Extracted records
<<<<
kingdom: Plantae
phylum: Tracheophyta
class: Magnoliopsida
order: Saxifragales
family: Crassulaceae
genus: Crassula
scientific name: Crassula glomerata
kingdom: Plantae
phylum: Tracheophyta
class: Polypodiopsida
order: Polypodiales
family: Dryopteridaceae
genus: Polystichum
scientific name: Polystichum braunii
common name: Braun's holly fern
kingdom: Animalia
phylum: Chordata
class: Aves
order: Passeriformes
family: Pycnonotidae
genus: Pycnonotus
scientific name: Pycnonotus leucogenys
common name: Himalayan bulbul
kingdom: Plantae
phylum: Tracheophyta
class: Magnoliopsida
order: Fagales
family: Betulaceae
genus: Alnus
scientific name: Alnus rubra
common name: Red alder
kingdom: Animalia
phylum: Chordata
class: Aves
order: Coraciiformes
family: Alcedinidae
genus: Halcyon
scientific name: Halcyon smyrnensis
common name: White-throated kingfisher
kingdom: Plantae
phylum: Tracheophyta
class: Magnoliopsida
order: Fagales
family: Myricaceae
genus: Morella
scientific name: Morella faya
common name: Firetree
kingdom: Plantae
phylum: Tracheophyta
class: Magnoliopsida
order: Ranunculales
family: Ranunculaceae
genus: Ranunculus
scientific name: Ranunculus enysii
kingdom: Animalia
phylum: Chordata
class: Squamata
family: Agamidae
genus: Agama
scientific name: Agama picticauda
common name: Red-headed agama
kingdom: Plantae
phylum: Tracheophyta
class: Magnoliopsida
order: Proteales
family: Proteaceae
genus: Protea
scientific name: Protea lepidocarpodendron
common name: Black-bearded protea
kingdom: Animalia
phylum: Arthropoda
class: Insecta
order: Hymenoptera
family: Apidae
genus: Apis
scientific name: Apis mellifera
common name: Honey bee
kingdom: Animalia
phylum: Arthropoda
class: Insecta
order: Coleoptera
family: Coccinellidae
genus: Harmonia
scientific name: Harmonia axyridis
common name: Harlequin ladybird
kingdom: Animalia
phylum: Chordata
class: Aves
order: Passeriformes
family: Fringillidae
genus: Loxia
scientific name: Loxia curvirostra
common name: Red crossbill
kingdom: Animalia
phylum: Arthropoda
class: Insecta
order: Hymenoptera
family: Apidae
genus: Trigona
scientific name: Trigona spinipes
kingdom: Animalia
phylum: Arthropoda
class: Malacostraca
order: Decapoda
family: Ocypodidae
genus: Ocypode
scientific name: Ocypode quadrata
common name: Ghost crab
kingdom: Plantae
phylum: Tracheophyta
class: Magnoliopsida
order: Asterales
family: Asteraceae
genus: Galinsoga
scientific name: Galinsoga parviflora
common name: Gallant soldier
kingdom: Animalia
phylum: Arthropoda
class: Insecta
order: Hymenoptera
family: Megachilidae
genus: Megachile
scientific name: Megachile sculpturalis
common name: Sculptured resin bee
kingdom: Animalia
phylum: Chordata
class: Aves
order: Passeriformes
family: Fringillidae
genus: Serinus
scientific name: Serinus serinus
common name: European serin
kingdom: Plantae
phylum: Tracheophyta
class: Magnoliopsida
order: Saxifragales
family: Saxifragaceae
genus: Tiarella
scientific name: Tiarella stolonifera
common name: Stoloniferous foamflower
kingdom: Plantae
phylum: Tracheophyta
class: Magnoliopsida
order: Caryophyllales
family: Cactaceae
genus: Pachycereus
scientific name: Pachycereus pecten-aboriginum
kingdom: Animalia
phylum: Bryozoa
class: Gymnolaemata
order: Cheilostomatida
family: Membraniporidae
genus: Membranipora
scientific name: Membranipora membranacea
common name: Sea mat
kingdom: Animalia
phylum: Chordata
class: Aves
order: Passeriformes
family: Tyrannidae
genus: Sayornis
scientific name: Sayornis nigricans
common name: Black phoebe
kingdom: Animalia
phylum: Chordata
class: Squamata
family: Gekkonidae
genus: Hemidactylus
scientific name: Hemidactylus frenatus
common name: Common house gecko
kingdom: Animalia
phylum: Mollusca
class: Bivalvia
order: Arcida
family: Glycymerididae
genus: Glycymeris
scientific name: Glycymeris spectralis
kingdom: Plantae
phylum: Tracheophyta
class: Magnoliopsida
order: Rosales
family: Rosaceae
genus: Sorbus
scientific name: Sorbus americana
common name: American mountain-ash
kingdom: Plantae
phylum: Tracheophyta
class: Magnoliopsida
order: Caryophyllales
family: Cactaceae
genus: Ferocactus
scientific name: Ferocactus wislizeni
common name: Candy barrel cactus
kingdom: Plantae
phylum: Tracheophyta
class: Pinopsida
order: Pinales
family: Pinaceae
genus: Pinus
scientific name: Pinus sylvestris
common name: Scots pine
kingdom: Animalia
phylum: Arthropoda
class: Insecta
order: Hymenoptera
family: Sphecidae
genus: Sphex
>>>>
WHAT THE TASK REQUIRES
Can you recast every line of the rows above as a Markdown table with two columns, No. and Line? Number the lines in order and leave out any blank lines.

SOLUTION TO THIS PROBLEM
| No. | Line |
|---|---|
| 1 | kingdom: Plantae |
| 2 | phylum: Tracheophyta |
| 3 | class: Magnoliopsida |
| 4 | order: Saxifragales |
| 5 | family: Crassulaceae |
| 6 | genus: Crassula |
| 7 | scientific name: Crassula glomerata |
| 8 | kingdom: Plantae |
| 9 | phylum: Tracheophyta |
| 10 | class: Polypodiopsida |
| 11 | order: Polypodiales |
| 12 | family: Dryopteridaceae |
| 13 | genus: Polystichum |
| 14 | scientific name: Polystichum braunii |
| 15 | common name: Braun's holly fern |
| 16 | kingdom: Animalia |
| 17 | phylum: Chordata |
| 18 | class: Aves |
| 19 | order: Passeriformes |
| 20 | family: Pycnonotidae |
| 21 | genus: Pycnonotus |
| 22 | scientific name: Pycnonotus leucogenys |
| 23 | common name: Himalayan bulbul |
| 24 | kingdom: Plantae |
| 25 | phylum: Tracheophyta |
| 26 | class: Magnoliopsida |
| 27 | order: Fagales |
| 28 | family: Betulaceae |
| 29 | genus: Alnus |
| 30 | scientific name: Alnus rubra |
| 31 | common name: Red alder |
| 32 | kingdom: Animalia |
| 33 | phylum: Chordata |
| 34 | class: Aves |
| 35 | order: Coraciiformes |
| 36 | family: Alcedinidae |
| 37 | genus: Halcyon |
| 38 | scientific name: Halcyon smyrnensis |
| 39 | common name: White-throated kingfisher |
| 40 | kingdom: Plantae |
| 41 | phylum: Tracheophyta |
| 42 | class: Magnoliopsida |
| 43 | order: Fagales |
| 44 | family: Myricaceae |
| 45 | genus: Morella |
| 46 | scientific name: Morella faya |
| 47 | common name: Firetree |
| 48 | kingdom: Plantae |
| 49 | phylum: Tracheophyta |
| 50 | class: Magnoliopsida |
| 51 | order: Ranunculales |
| 52 | family: Ranunculaceae |
| 53 | genus: Ranunculus |
| 54 | scientific name: Ranunculus enysii |
| 55 | kingdom: Animalia |
| 56 | phylum: Chordata |
| 57 | class: Squamata |
| 58 | family: Agamidae |
| 59 | genus: Agama |
| 60 | scientific name: Agama picticauda |
| 61 | common name: Red-headed agama |
| 62 | kingdom: Plantae |
| 63 | phylum: Tracheophyta |
| 64 | class: Magnoliopsida |
| 65 | order: Proteales |
| 66 | family: Proteaceae |
| 67 | genus: Protea |
| 68 | scientific name: Protea lepidocarpodendron |
| 69 | common name: Black-bearded protea |
| 70 | kingdom: Animalia |
| 71 | phylum: Arthropoda |
| 72 | class: Insecta |
| 73 | order: Hymenoptera |
| 74 | family: Apidae |
| 75 | genus: Apis |
| 76 | scientific name: Apis mellifera |
| 77 | common name: Honey bee |
| 78 | kingdom: Animalia |
| 79 | phylum: Arthropoda |
| 80 | class: Insecta |
| 81 | order: Coleoptera |
| 82 | family: Coccinellidae |
| 83 | genus: Harmonia |
| 84 | scientific name: Harmonia axyridis |
| 85 | common name: Harlequin ladybird |
| 86 | kingdom: Animalia |
| 87 | phylum: Chordata |
| 88 | class: Aves |
| 89 | order: Passeriformes |
| 90 | family: Fringillidae |
| 91 | genus: Loxia |
| 92 | scientific name: Loxia curvirostra |
| 93 | common name: Red crossbill |
| 94 | kingdom: Animalia |
| 95 | phylum: Arthropoda |
| 96 | class: Insecta |
| 97 | order: Hymenoptera |
| 98 | family: Apidae |
| 99 | genus: Trigona |
| 100 | scientific name: Trigona spinipes |
| 101 | kingdom: Animalia |
| 102 | phylum: Arthropoda |
| 103 | class: Malacostraca |
| 104 | order: Decapoda |
| 105 | family: Ocypodidae |
| 106 | genus: Ocypode |
| 107 | scientific name: Ocypode quadrata |
| 108 | common name: Ghost crab |
| 109 | kingdom: Plantae |
| 110 | phylum: Tracheophyta |
| 111 | class: Magnoliopsida |
| 112 | order: Asterales |
| 113 | family: Asteraceae |
| 114 | genus: Galinsoga |
| 115 | scientific name: Galinsoga parviflora |
| 116 | common name: Gallant soldier |
| 117 | kingdom: Animalia |
| 118 | phylum: Arthropoda |
| 119 | class: Insecta |
| 120 | order: Hymenoptera |
| 121 | family: Megachilidae |
| 122 | genus: Megachile |
| 123 | scientific name: Megachile sculpturalis |
| 124 | common name: Sculptured resin bee |
| 125 | kingdom: Animalia |
| 126 | phylum: Chordata |
| 127 | class: Aves |
| 128 | order: Passeriformes |
| 129 | family: Fringillidae |
| 130 | genus: Serinus |
| 131 | scientific name: Serinus serinus |
| 132 | common name: European serin |
| 133 | kingdom: Plantae |
| 134 | phylum: Tracheophyta |
| 135 | class: Magnoliopsida |
| 136 | order: Saxifragales |
| 137 | family: Saxifragaceae |
| 138 | genus: Tiarella |
| 139 | scientific name: Tiarella stolonifera |
| 140 | common name: Stoloniferous foamflower |
| 141 | kingdom: Plantae |
| 142 | phylum: Tracheophyta |
| 143 | class: Magnoliopsida |
| 144 | order: Caryophyllales |
| 145 | family: Cactaceae |
| 146 | genus: Pachycereus |
| 147 | scientific name: Pachycereus pecten-aboriginum |
| 148 | kingdom: Animalia |
| 149 | phylum: Bryozoa |
| 150 | class: Gymnolaemata |
| 151 | order: Cheilostomatida |
| 152 | family: Membraniporidae |
| 153 | genus: Membranipora |
| 154 | scientific name: Membranipora membranacea |
| 155 | common name: Sea mat |
| 156 | kingdom: Animalia |
| 157 | phylum: Chordata |
| 158 | class: Aves |
| 159 | order: Passeriformes |
| 160 | family: Tyrannidae |
| 161 | genus: Sayornis |
| 162 | scientific name: Sayornis nigricans |
| 163 | common name: Black phoebe |
| 164 | kingdom: Animalia |
| 165 | phylum: Chordata |
| 166 | class: Squamata |
| 167 | family: Gekkonidae |
| 168 | genus: Hemidactylus |
| 169 | scientific name: Hemidactylus frenatus |
| 170 | common name: Common house gecko |
| 171 | kingdom: Animalia |
| 172 | phylum: Mollusca |
| 173 | class: Bivalvia |
| 174 | order: Arcida |
| 175 | family: Glycymerididae |
| 176 | genus: Glycymeris |
| 177 | scientific name: Glycymeris spectralis |
| 178 | kingdom: Plantae |
| 179 | phylum: Tracheophyta |
| 180 | class: Magnoliopsida |
| 181 | order: Rosales |
| 182 | family: Rosaceae |
| 183 | genus: Sorbus |
| 184 | scientific name: Sorbus americana |
| 185 | common name: American mountain-ash |
| 186 | kingdom: Plantae |
| 187 | phylum: Tracheophyta |
| 188 | class: Magnoliopsida |
| 189 | order: Caryophyllales |
| 190 | family: Cactaceae |
| 191 | genus: Ferocactus |
| 192 | scientific name: Ferocactus wislizeni |
| 193 | common name: Candy barrel cactus |
| 194 | kingdom: Plantae |
| 195 | phylum: Tracheophyta |
| 196 | class: Pinopsida |
| 197 | order: Pinales |
| 198 | family: Pinaceae |
| 199 | genus: Pinus |
| 200 | scientific name: Pinus sylvestris |
| 201 | common name: Scots pine |
| 202 | kingdom: Animalia |
| 203 | phylum: Arthropoda |
| 204 | class: Insecta |
| 205 | order: Hymenoptera |
| 206 | family: Sphecidae |
| 207 | genus: Sphex |